Requirement →
Which lines of the entries contain the word "Commissioner"? Please list them.

Record excerpts →
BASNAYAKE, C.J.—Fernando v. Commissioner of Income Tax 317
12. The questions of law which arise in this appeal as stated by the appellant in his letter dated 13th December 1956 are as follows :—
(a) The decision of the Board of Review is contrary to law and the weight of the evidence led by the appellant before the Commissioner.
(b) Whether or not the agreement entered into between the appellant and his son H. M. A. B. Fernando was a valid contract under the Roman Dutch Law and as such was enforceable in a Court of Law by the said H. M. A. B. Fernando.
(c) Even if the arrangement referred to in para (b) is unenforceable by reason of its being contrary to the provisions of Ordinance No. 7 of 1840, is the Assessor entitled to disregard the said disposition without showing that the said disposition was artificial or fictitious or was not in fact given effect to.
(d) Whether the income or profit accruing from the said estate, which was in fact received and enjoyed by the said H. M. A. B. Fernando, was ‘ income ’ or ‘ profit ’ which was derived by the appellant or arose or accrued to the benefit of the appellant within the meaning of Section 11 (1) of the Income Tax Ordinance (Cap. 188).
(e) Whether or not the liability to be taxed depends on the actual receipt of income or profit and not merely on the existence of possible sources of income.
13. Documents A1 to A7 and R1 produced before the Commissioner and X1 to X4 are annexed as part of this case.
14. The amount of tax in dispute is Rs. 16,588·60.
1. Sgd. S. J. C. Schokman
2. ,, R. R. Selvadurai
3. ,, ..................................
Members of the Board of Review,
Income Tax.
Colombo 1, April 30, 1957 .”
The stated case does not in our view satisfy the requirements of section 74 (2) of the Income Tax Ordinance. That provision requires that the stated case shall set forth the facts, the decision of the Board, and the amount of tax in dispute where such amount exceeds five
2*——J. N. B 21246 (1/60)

Answer to this problem →
BASNAYAKE, C.J.—Fernando v. Commissioner of Income Tax 317
(a) The decision of the Board of Review is contrary to law and the weight of the evidence led by the appellant before the Commissioner.
13. Documents A1 to A7 and R1 produced before the Commissioner and X1 to X4 are annexed as part of this case.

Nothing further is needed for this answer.